Task to complete:
Transcribe exactly the line in which "população e o" occurs, plus every line that comes after it up to the end of the entries.

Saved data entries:
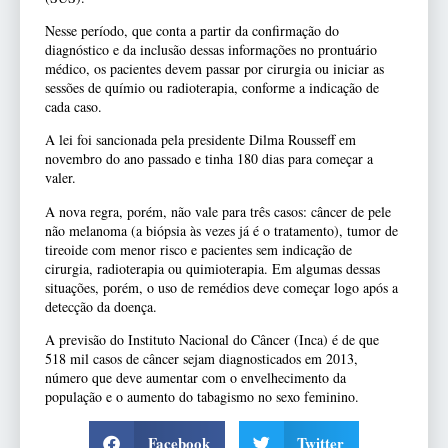
Nesse período, que conta a partir da confirmação do
diagnóstico e da inclusão dessas informações no prontuário
médico, os pacientes devem passar por cirurgia ou iniciar as
sessões de químio ou radioterapia, conforme a indicação de
cada caso.
A lei foi sancionada pela presidente Dilma Rousseff em
novembro do ano passado e tinha 180 dias para começar a
valer.
A nova regra, porém, não vale para três casos: câncer de pele
não melanoma (a biópsia às vezes já é o tratamento), tumor de
tireoide com menor risco e pacientes sem indicação de
cirurgia, radioterapia ou quimioterapia. Em algumas dessas
situações, porém, o uso de remédios deve começar logo após a
detecção da doença.
A previsão do Instituto Nacional do Câncer (Inca) é de que
518 mil casos de câncer sejam diagnosticados em 2013,
número que deve aumentar com o envelhecimento da
população e o aumento do tabagismo no sexo feminino.
Facebook
Twitter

Expected answer:
população e o aumento do tabagismo no sexo feminino.
Facebook
Twitter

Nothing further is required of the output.